**** DATASET RECORDS

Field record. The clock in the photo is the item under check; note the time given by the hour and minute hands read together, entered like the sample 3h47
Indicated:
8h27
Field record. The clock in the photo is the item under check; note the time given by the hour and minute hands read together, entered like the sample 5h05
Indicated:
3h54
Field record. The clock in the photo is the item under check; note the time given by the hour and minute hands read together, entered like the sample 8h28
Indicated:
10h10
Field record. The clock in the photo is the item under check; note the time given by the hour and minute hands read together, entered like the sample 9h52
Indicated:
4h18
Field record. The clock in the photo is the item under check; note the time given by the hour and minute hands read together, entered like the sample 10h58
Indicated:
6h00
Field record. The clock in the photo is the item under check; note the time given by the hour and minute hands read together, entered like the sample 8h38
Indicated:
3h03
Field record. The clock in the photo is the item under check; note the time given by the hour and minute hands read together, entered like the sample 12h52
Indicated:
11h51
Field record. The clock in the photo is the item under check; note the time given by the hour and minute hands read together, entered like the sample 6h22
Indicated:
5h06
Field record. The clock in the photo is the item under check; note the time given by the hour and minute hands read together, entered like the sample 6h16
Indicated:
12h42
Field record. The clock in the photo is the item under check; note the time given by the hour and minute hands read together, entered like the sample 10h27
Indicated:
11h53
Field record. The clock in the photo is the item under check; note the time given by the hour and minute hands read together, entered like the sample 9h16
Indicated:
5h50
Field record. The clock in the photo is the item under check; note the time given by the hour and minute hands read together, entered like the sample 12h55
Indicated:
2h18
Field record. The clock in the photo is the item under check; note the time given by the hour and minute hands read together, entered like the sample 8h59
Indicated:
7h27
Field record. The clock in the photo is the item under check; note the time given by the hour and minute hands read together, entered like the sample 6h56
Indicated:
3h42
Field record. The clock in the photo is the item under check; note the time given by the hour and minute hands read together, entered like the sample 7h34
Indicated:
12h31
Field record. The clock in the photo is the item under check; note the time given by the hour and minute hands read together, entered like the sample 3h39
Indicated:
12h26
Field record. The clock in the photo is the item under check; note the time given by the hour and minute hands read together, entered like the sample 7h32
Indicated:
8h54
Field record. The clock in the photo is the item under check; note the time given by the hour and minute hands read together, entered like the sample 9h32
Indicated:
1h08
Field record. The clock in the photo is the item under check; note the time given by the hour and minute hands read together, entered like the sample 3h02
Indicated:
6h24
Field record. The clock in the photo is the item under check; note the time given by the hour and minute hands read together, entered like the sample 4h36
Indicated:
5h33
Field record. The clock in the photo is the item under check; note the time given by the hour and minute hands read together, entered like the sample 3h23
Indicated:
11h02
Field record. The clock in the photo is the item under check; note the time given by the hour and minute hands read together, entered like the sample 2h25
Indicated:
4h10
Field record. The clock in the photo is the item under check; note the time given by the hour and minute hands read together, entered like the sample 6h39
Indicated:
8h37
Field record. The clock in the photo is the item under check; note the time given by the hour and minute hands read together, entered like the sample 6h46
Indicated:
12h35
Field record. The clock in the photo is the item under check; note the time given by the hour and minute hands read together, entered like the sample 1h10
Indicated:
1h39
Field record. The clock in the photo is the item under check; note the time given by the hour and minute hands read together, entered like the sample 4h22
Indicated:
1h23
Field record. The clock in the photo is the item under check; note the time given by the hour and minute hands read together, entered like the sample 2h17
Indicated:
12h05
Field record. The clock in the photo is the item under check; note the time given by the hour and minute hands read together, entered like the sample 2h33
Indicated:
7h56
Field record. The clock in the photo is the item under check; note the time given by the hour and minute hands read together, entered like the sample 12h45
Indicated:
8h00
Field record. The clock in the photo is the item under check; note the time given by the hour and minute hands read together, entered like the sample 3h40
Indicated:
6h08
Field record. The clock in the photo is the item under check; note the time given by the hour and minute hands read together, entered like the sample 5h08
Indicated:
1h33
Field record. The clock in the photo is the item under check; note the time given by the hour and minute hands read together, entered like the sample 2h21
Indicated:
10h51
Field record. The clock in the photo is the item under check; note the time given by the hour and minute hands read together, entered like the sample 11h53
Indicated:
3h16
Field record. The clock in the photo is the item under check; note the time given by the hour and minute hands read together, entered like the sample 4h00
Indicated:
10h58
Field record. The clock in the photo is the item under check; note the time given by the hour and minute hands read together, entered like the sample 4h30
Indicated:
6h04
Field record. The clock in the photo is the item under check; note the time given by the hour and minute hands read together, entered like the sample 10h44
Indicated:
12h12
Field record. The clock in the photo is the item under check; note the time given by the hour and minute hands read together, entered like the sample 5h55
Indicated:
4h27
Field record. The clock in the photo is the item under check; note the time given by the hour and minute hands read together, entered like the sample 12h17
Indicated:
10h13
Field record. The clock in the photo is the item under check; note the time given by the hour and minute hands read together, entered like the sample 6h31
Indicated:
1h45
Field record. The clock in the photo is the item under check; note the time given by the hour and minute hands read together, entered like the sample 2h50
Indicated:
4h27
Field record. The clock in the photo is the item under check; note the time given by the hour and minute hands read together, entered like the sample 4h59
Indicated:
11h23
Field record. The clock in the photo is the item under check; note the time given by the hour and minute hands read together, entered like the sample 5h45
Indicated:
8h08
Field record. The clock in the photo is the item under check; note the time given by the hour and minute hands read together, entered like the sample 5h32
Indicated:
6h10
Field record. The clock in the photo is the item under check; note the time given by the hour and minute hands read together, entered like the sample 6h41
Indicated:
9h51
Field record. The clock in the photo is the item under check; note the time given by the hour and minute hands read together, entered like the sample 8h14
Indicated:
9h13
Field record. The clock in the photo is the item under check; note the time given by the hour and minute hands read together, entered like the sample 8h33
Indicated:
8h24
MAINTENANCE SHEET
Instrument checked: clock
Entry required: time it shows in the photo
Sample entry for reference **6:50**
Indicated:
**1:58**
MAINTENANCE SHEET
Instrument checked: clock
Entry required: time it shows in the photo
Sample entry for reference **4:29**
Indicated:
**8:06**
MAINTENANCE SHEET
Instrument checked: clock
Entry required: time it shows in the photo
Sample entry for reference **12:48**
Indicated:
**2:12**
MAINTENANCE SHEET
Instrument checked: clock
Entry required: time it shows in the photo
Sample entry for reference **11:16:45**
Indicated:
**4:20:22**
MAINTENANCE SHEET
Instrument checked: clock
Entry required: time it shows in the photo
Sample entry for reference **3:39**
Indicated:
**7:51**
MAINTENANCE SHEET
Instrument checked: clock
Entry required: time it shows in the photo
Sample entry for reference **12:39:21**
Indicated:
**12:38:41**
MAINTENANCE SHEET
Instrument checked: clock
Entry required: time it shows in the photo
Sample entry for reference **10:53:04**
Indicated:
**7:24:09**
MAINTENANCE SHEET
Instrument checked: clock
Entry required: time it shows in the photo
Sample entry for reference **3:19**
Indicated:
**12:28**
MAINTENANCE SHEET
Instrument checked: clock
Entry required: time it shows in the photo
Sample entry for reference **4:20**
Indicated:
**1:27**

********

◆ **GIVEN TASK**:
Copy out each line of the material above that contains the word "reference". Capitalization must match.

◆ **FINAL ANSWER**:
Sample entry for reference **6:50**
Sample entry for reference **4:29**
Sample entry for reference **12:48**
Sample entry for reference **11:16:45**
Sample entry for reference **3:39**
Sample entry for reference **12:39:21**
Sample entry for reference **10:53:04**
Sample entry for reference **3:19**
Sample entry for reference **4:20**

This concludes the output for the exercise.